Segment Start: Given information

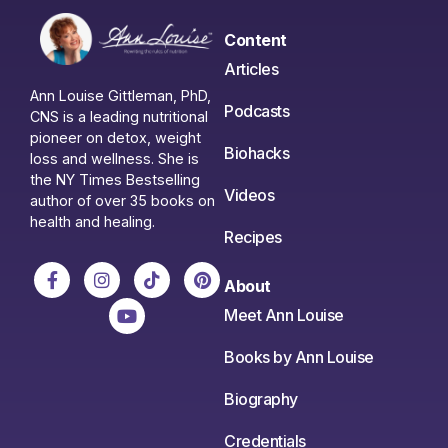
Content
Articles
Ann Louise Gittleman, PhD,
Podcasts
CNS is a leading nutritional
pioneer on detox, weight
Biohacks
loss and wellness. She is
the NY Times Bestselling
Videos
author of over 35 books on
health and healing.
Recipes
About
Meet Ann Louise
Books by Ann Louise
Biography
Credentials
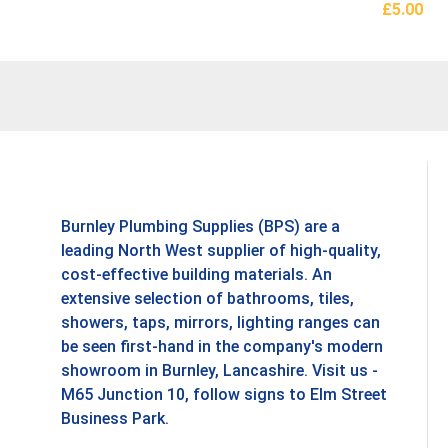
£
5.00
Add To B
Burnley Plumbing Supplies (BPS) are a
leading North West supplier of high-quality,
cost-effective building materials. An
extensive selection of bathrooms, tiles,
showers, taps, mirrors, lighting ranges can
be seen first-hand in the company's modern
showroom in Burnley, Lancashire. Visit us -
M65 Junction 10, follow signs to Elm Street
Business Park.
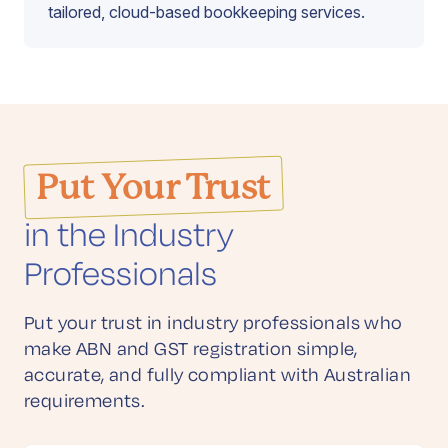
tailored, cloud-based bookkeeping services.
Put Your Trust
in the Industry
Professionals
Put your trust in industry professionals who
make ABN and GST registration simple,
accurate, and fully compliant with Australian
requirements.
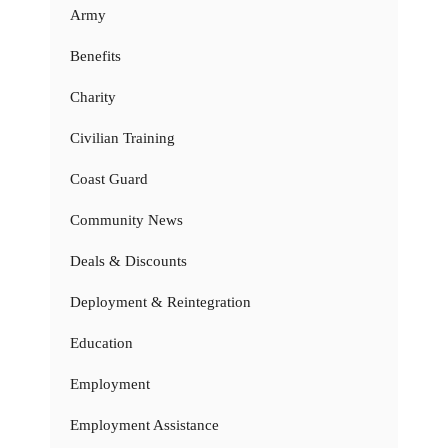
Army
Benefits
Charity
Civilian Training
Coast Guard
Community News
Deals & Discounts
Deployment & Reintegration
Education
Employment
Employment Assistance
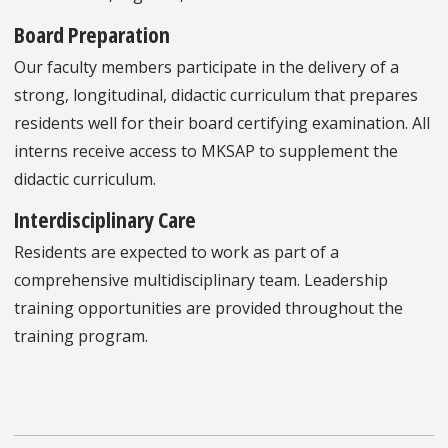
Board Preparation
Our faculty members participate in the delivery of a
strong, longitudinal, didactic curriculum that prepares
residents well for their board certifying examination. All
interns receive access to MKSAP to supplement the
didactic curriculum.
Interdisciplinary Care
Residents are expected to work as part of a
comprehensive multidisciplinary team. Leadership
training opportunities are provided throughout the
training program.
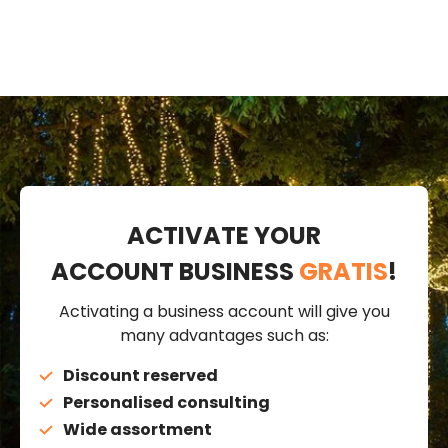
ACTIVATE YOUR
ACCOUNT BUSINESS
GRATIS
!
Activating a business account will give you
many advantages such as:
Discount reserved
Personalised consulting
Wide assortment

Segment End: Given information

§ Exercise instructions: Convert the text read from all the records into a JSON list of strings, one string per line, with blank lines dropped. Leave the pictures out of the answer.

§ Solution to the problem:
[
  "Content",
  "Articles",
  "Ann Louise Gittleman, PhD,",
  "Podcasts",
  "CNS is a leading nutritional",
  "pioneer on detox, weight",
  "Biohacks",
  "loss and wellness. She is",
  "the NY Times Bestselling",
  "Videos",
  "author of over 35 books on",
  "health and healing.",
  "Recipes",
  "About",
  "Meet Ann Louise",
  "Books by Ann Louise",
  "Biography",
  "Credentials",
  "£",
  "5.00",
  "Add To B",
  "Burnley Plumbing Supplies (BPS) are a",
  "leading North West supplier of high-quality,",
  "cost-effective building materials. An",
  "extensive selection of bathrooms, tiles,",
  "showers, taps, mirrors, lighting ranges can",
  "be seen first-hand in the company's modern",
  "showroom in Burnley, Lancashire. Visit us -",
  "M65 Junction 10, follow signs to Elm Street",
  "Business Park.",
  "tailored, cloud-based bookkeeping services.",
  "Put Your Trust",
  "in the Industry",
  "Professionals",
  "Put your trust in industry professionals who",
  "make ABN and GST registration simple,",
  "accurate, and fully compliant with Australian",
  "requirements.",
  "Army",
  "Benefits",
  "Charity",
  "Civilian Training",
  "Coast Guard",
  "Community News",
  "Deals & Discounts",
  "Deployment & Reintegration",
  "Education",
  "Employment",
  "Employment Assistance",
  "Board Preparation",
  "Our faculty members participate in the delivery of a",
  "strong, longitudinal, didactic curriculum that prepares",
  "residents well for their board certifying examination. All",
  "interns receive access to MKSAP to supplement the",
  "didactic curriculum.",
  "Interdisciplinary Care",
  "Residents are expected to work as part of a",
  "comprehensive multidisciplinary team. Leadership",
  "training opportunities are provided throughout the",
  "training program.",
  "ACTIVATE YOUR",
  "ACCOUNT BUSINESS",
  "GRATIS",
  "!",
  "Activating a business account will give you",
  "many advantages such as:",
  "Discount reserved",
  "Personalised consulting",
  "Wide assortment"
]